======== Excerpted text
Texas State Bar Votes To Disbar Former Prosecutor For Role In Conviction Of Innocent Man

gavel2The Board of Disciplinary Appeals (appointed by the Texas Supreme Court) has upheld a state licensing board’s decision to disbar former prosecutor Charles Sebesta for his role in convicting an innocent man. Anthony Graves spent 18 years on death row for setting a fire that killed six people. Sebesta’s conduct was shocking but remains a relatively rare example of prosecutors being held accountable in such cases of prosecutorial abuse.

Sebesta had convicted Robert Carter for the murders and tried to get Carter to say Graves was an accomplice. However, just a day before the trial, Carter told Sebesta he acted alone and Graves was not involved. Sebesta withheld the information from the defense and presented false testimony implicating Graves. Sebesta also blocked an alibi witness by telling the court that the witness was a suspect in the murders and could be indicted. The witness then refused to testify.

After his conviction was reversed, a special prosecutor found in 2010 that there was no credible evidence that Graves was involved in the murders.

Sebesta now insists that he has been treated unfairly.

37 thoughts on “Texas State Bar Votes To Disbar Former Prosecutor For Role In Conviction Of Innocent Man”

  1. Hey Darren, I have two duplicate posts stuck in the filter… Could you please release one when you are able?

    Thank you.

  2. “So… If we continue to disbar prosecutors who hide evidence

    Read more closely.
    If the legal system continues to be corrupt, from police to prosecution to defense to courts to appeals courts to “innocence projects”, it loses legitimacy.

    The case at hand involved two or more people, 3 was felt to be probable. Only one is in jail.
    Failures like this case, repeated sufficiently often, will result in a loss of faith in the system in toto.
    And then, because the system is no longer trustworthy, people will take the law into their own hands.
================
======== Entries supplied
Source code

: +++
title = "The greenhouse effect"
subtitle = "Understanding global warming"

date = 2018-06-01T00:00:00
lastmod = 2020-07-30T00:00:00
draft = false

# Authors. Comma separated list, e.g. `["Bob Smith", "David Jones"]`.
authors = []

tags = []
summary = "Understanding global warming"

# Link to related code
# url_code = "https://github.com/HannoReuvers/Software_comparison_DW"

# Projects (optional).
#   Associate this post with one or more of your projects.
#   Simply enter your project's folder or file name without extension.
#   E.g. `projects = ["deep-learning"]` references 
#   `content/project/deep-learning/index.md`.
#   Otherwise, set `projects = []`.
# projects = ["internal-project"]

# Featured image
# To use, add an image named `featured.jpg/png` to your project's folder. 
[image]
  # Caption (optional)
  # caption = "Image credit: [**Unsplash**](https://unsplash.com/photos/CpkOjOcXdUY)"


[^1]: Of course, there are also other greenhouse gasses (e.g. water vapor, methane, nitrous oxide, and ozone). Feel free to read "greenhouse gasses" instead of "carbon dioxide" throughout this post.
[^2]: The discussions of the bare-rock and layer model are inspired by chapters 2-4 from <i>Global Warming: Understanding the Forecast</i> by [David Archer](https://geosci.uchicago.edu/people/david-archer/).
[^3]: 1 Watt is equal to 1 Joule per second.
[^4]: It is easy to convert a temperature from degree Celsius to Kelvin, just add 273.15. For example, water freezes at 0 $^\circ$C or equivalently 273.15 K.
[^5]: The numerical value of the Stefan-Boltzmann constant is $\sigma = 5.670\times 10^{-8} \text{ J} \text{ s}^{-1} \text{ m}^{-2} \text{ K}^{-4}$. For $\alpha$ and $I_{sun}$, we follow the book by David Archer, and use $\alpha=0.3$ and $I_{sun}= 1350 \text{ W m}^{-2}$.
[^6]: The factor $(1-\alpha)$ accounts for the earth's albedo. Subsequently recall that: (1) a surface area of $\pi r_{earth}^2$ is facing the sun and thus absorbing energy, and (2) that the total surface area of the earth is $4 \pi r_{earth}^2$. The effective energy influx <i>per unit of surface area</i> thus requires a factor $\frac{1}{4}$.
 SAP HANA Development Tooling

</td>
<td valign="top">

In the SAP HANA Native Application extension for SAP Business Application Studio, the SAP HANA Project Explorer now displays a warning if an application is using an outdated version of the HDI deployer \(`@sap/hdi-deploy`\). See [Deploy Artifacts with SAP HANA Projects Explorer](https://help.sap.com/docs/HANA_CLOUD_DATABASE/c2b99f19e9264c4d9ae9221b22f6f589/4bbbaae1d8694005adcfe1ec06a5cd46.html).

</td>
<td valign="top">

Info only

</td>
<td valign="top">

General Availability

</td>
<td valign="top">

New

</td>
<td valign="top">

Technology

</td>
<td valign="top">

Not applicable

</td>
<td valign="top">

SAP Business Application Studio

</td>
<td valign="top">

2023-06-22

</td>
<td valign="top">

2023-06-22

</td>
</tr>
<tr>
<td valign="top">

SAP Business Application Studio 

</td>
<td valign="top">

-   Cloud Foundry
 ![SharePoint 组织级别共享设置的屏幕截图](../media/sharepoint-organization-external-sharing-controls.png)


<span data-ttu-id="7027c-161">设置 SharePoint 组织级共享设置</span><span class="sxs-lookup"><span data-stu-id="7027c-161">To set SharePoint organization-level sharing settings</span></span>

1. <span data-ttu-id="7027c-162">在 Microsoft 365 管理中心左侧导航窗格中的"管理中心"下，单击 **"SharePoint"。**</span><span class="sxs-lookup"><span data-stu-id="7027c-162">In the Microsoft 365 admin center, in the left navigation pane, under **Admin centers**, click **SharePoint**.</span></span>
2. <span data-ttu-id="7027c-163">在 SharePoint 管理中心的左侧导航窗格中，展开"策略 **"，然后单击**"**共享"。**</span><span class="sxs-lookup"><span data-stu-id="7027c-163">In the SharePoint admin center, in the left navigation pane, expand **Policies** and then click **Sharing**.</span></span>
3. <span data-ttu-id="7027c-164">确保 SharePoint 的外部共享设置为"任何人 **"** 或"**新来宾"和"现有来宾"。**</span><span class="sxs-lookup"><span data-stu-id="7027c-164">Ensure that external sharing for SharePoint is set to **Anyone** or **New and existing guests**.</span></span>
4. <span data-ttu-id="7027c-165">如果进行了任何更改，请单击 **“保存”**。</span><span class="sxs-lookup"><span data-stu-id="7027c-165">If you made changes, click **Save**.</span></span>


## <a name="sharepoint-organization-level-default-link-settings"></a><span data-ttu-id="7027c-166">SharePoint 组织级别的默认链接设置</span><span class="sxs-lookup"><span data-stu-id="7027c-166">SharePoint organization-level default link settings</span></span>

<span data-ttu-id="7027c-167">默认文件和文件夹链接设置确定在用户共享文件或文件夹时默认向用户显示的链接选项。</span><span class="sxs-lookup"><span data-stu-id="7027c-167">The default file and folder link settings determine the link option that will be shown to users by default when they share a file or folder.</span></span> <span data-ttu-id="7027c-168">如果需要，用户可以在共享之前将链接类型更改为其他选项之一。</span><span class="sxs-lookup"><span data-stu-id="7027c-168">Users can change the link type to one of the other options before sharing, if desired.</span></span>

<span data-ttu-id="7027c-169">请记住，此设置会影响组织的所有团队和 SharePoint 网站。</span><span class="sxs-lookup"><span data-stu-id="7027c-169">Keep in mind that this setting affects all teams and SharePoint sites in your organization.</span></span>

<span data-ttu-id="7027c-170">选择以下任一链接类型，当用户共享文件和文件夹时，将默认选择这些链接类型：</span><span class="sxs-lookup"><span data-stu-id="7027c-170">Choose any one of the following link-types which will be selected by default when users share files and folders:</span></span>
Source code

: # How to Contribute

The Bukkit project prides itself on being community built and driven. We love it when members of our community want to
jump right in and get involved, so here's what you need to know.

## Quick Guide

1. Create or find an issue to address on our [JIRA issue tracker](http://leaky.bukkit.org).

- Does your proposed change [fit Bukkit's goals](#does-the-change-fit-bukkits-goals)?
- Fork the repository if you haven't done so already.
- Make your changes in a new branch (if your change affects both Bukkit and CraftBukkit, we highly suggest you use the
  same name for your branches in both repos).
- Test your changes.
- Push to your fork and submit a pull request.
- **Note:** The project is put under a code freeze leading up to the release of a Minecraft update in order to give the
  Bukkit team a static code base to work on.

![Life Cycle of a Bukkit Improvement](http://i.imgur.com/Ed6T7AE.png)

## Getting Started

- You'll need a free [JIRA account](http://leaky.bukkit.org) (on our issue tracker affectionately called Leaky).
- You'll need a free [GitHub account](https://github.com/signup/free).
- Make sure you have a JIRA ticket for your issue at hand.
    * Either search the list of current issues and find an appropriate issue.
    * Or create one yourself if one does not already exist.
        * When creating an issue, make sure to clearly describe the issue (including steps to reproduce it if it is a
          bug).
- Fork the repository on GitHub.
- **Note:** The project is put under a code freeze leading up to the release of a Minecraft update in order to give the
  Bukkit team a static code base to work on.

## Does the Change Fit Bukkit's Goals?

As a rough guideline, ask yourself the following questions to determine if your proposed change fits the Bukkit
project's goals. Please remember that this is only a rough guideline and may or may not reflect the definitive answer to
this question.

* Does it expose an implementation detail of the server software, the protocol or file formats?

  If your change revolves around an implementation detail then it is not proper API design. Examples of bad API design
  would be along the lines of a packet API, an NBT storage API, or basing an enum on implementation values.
================
Tasks to perform:
1. Answer from the disbarment article:
(a) How many years did Anthony Graves spend on death row?
(b) In what year did a special prosecutor find no credible evidence that Graves was involved in the murders?
(c) What did Sebesta tell the court about the alibi witness?
2. Extend the page on the Texas prosecutor's disbarment, picking up after its final sentence.

Answer list:
1.
(a) 18 years.
(b) 2010.
(c) He said the witness was a suspect in the murders and could be indicted.

2.
  3. The end result will be families reverting to taking the law into their own hands, seeing as the courts will not do so fairly and fast.

    Careful what you ask for.

    So… If we continue to disbar prosecutors who hide evidence and tamper with witnesses the next Vacation movie could be more like a Natural Born Killers sequel?

    I’m thinking this could work with the right director.

    1. fiver – I think there would be fewer prosecutors fiddling with the evidence if we went to the English system. The county would hire attorneys who would take turns at being prosecution or defense.

  4. KC Fleming – Avery was clearly railroaded on his first trial and they went after him so fast after he sued them for $36 million, I think the ‘fitted him up’ just so they didn’t have to pay the money.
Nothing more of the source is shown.